_Work to be completed_. In the excerpt on ultrasonic and acoustic emission studies of rock damage, why did the equation relating ultrasonic wave velocity to fracture density, established in the 1970s, not see wide use? Answer in one to three sentences.
(Excerpt to read)
Ultrasonic waves are a good index for evaluating the change of internal structure and mechanical properties of rocks. When the elastic wave encounters certain obstacles during propagation, such as inclusions, holes, and cracks, ultrasonic attenuation will occur. This process is presented by the decline of ultrasonic wave velocity or amplitude [9]. In the 1970s, Oconnell and Budiansky [10,11] studied the differences of the elastic modulus in crack-bearing rocks and crack-free rocks, and obtained a relationship between ultrasonic wave velocity and the elastic modulus of rock mass. An equation depicting ultrasonic wave velocity and fracture density was established. However, it was not widely used, owing to the difficulty of P-wave (Primary wave) and S-wave (Shear wave) velocity measurement at that time. In the 1990s, Bellang et al. [12] evaluated the damage process of limestone during the freeze and thaw cycles using ultrasonic methods and Falls and Young [13] determined the excavation-disturbed zone of a granite tunnel using AE and ultrasonic techniques. In the 21st century, research on rock damage using ultrasonic methods became popular. Researchers [14,15,16] applied ultrasonic wave attenuation to detect and study damage development in granite and then demonstrated that the ultrasonic wave velocity was a good indicator for the physical and mechanical capability of rocks, as well as the gestation environment. Wang and Li [17] and Li et al. [18] showed the developing velocities of S-waves and P-waves through shale during uniaxial and triaxial loading, separately. Schulze et al. [3] determined the dilatancy boundary of rock salt through the change in ultrasonic wave velocity and permeability. Chen et al. [19,20] carried out multiple sets of experiments on rock salt to obtain the relationship between the ultrasonic wave velocity variations and the process of salt crystal self-healing.
The AE activity is highly contrasted with the damage evolution of rock materials, which has become an important indicator in predicting rock rupture. Mogi [21] was the first to study the differences in AE sequences between rock samples and synthetic samples and revealed the AE pattern of rocks during the damage process. Rao and Ramana [22], Filimonov et al. [23], and Rodríguez et al. [24] investigated the AE activities of marble, salt rock, and granite under cyclic loading, respectively; and, the memory effect of AE of rock had been confirmed. Chen et al. [25] and Ge and Sun [26] analyzed rock damage during different freezing-thawing cycles using AE activity. Ren et al. [27,28] studied the effect of uniaxial loading rate on the AE frequency of rock salt and the number of AE events. Alkan et al. [29] determined the dilatancy boundary by the AE characteristics during different strain stages in the triaxial compression test of rock salt.
(End Excerpt to read)
(Recorded information)
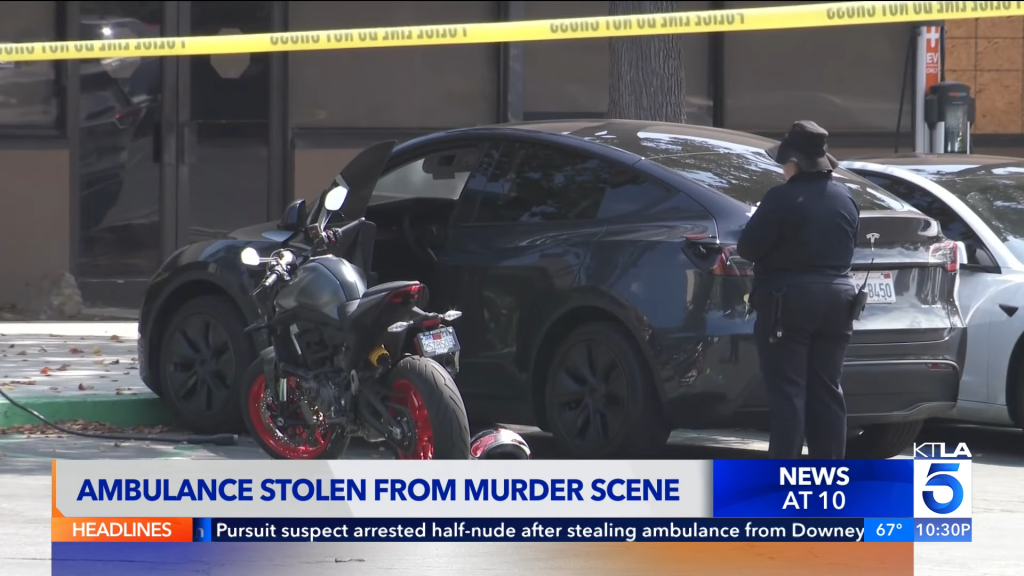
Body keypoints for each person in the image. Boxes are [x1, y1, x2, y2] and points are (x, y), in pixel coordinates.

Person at [737, 120, 859, 460]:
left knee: (790, 393)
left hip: (788, 303)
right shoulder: (845, 198)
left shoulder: (780, 198)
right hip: (838, 302)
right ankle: (831, 479)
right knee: (828, 391)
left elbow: (748, 247)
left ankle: (783, 480)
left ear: (793, 162)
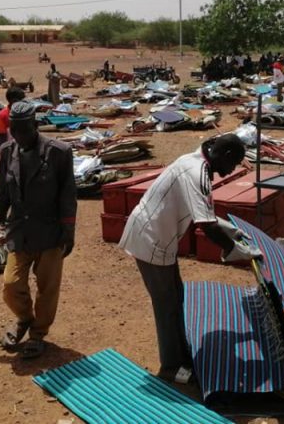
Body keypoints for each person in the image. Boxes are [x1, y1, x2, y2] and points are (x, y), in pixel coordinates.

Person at [118, 134, 261, 383]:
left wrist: (234, 232)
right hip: (151, 239)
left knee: (176, 296)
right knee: (166, 304)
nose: (231, 171)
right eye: (234, 164)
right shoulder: (197, 173)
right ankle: (171, 367)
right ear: (225, 155)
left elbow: (205, 214)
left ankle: (180, 353)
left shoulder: (195, 161)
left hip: (158, 236)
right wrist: (236, 250)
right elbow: (206, 225)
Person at [0, 101, 77, 359]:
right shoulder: (8, 151)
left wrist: (69, 231)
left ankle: (37, 334)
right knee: (11, 284)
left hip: (50, 232)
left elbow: (68, 195)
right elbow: (1, 194)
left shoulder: (59, 152)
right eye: (15, 130)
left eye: (24, 130)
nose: (19, 136)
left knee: (47, 287)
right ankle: (24, 317)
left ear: (35, 125)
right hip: (19, 231)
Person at [0, 86, 26, 168]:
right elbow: (2, 137)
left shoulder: (25, 112)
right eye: (22, 100)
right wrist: (5, 153)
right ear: (14, 101)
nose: (25, 102)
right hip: (10, 150)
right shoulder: (2, 115)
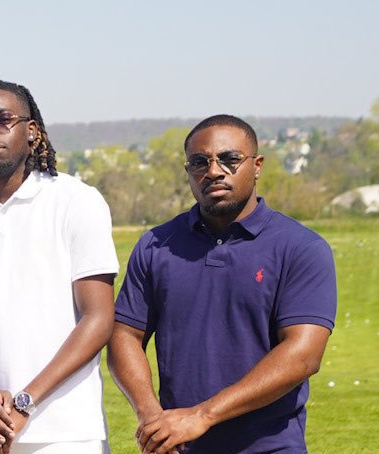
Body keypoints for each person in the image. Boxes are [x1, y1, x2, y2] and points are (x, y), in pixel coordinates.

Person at [107, 114, 336, 453]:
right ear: (188, 171)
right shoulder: (156, 245)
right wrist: (151, 417)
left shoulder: (301, 247)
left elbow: (303, 356)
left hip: (269, 447)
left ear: (257, 165)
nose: (213, 171)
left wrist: (203, 415)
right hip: (179, 446)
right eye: (199, 162)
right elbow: (125, 334)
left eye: (229, 159)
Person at [0, 79, 117, 454]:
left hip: (67, 433)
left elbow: (98, 319)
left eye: (3, 118)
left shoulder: (76, 201)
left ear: (32, 132)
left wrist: (25, 402)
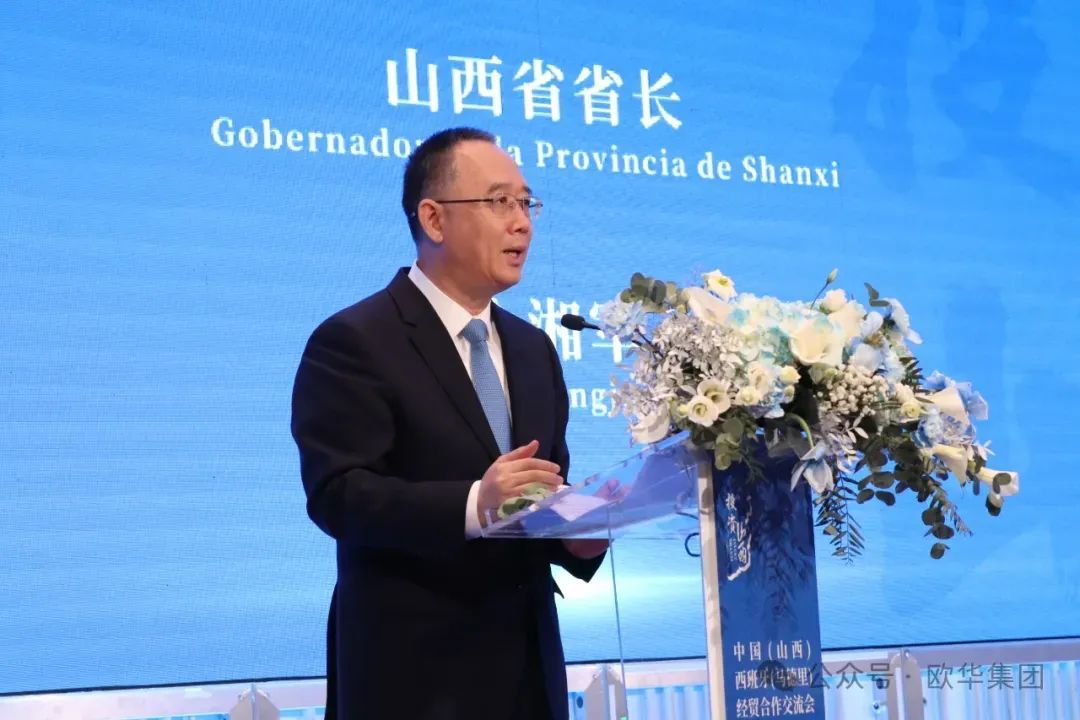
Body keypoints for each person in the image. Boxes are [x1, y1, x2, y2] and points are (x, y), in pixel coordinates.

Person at [290, 127, 608, 720]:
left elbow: (541, 488)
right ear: (434, 219)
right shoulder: (356, 340)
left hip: (528, 675)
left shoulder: (534, 349)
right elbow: (338, 495)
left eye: (527, 203)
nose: (522, 223)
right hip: (413, 677)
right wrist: (473, 505)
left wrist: (578, 536)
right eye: (500, 202)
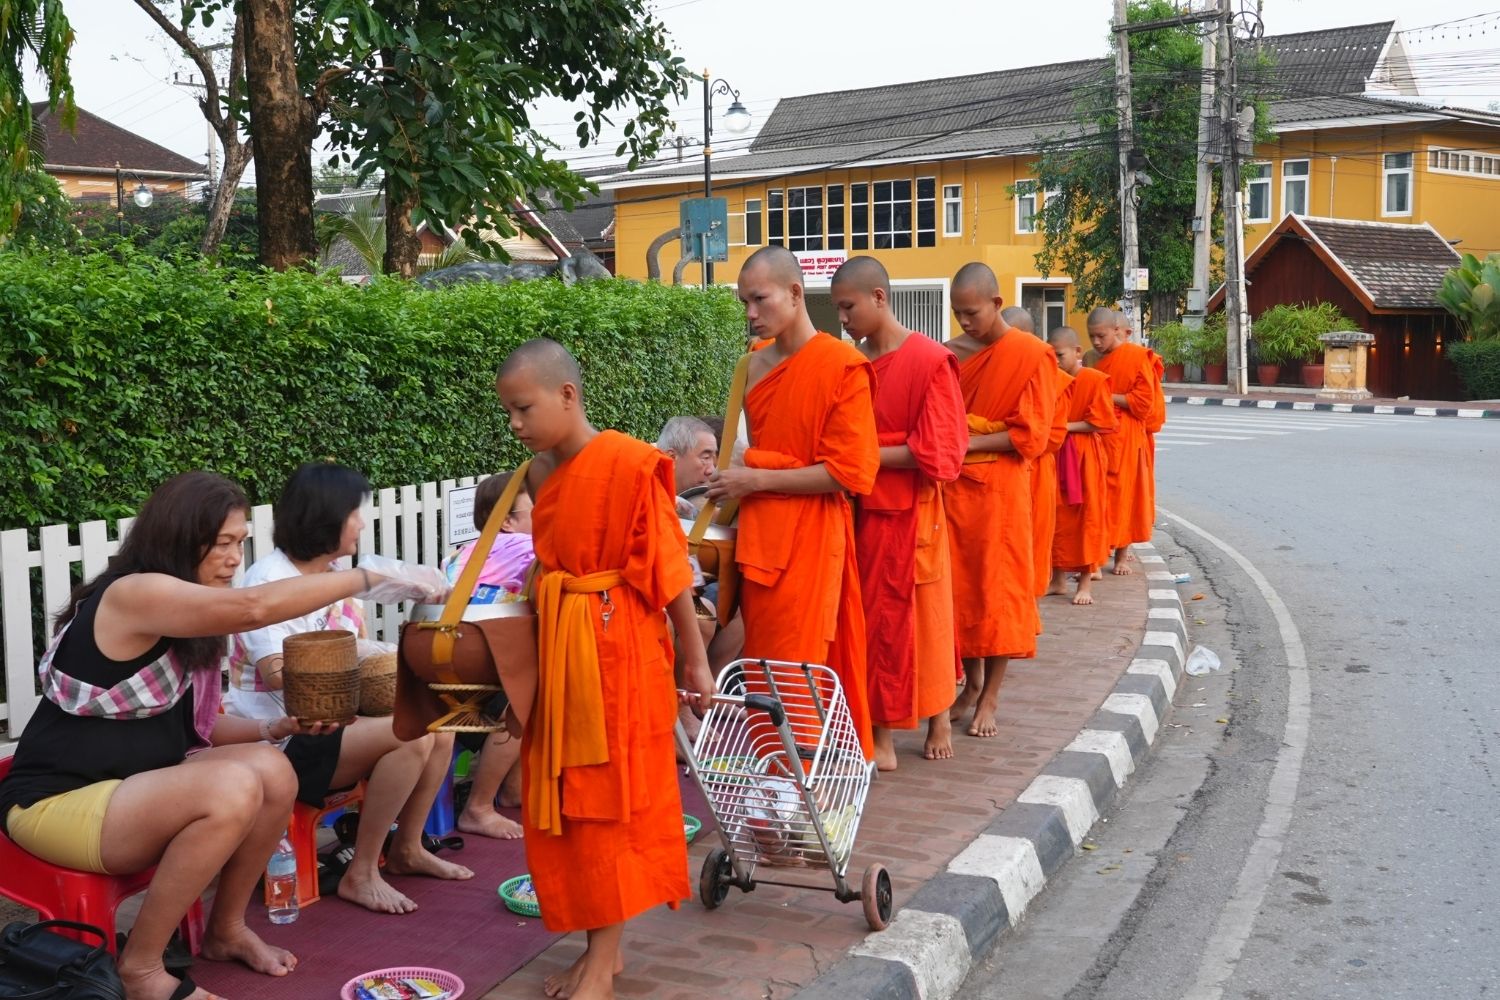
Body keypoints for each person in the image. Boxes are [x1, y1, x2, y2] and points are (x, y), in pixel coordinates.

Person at [0, 472, 430, 1000]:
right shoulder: (136, 593)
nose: (234, 558)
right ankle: (141, 970)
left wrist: (277, 728)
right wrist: (367, 577)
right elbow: (254, 608)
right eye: (222, 543)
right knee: (230, 785)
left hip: (135, 790)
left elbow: (196, 729)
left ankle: (225, 931)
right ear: (179, 538)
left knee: (273, 767)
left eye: (241, 542)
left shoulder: (190, 620)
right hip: (56, 803)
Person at [495, 338, 713, 1000]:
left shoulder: (629, 463)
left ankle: (602, 954)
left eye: (523, 408)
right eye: (507, 412)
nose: (515, 424)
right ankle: (598, 944)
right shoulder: (536, 475)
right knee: (564, 798)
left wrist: (697, 663)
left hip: (620, 655)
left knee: (607, 801)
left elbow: (672, 573)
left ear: (567, 395)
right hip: (562, 650)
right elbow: (546, 570)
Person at [228, 462, 474, 915]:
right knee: (412, 731)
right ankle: (361, 872)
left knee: (441, 720)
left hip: (335, 724)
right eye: (354, 512)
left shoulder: (331, 573)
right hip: (287, 737)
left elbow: (353, 647)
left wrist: (397, 647)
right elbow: (279, 671)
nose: (362, 522)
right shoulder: (269, 581)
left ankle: (407, 848)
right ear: (326, 516)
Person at [707, 245, 880, 760]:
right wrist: (742, 481)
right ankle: (775, 785)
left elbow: (851, 471)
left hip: (811, 536)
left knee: (797, 669)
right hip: (760, 542)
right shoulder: (752, 367)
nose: (750, 313)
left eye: (758, 299)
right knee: (762, 666)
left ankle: (797, 784)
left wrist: (755, 480)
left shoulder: (841, 365)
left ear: (795, 293)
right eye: (744, 302)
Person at [832, 256, 967, 768]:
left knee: (926, 621)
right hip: (863, 511)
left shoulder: (929, 361)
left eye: (848, 307)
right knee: (872, 622)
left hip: (916, 513)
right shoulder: (853, 366)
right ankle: (879, 731)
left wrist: (860, 455)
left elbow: (937, 452)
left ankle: (937, 715)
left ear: (879, 297)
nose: (842, 318)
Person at [944, 263, 1058, 738]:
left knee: (1000, 596)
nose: (965, 322)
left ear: (995, 303)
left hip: (1004, 494)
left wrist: (970, 440)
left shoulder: (1031, 355)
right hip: (953, 491)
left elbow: (1033, 435)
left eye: (971, 312)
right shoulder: (949, 355)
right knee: (963, 593)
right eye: (957, 314)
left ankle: (991, 695)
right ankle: (970, 684)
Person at [445, 470, 535, 841]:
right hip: (472, 666)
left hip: (445, 660)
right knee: (529, 697)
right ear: (510, 521)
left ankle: (513, 790)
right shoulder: (519, 546)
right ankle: (479, 807)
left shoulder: (472, 549)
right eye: (538, 507)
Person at [1001, 306, 1069, 600]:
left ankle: (1026, 612)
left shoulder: (1052, 378)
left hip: (1036, 472)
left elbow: (1052, 436)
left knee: (1031, 543)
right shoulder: (989, 368)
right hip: (997, 474)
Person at [1046, 327, 1117, 605]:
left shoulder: (1093, 380)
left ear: (1077, 352)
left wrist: (1064, 427)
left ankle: (1085, 583)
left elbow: (1101, 421)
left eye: (1059, 355)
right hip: (1058, 453)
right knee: (1058, 518)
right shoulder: (1052, 380)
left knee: (1086, 517)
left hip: (1084, 456)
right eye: (1050, 356)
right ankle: (1058, 579)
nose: (1055, 361)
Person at [1087, 307, 1158, 575]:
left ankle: (1121, 556)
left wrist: (1108, 395)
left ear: (1116, 331)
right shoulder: (1092, 358)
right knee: (1098, 497)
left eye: (1101, 336)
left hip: (1127, 437)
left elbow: (1143, 403)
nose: (1096, 342)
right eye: (1092, 336)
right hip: (1098, 436)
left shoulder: (1136, 357)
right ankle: (1095, 555)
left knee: (1125, 495)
(End Recorded information)
_Finished exercise_. It was not widely used because P-wave (primary wave) and S-wave (shear wave) velocities were difficult to measure at that time.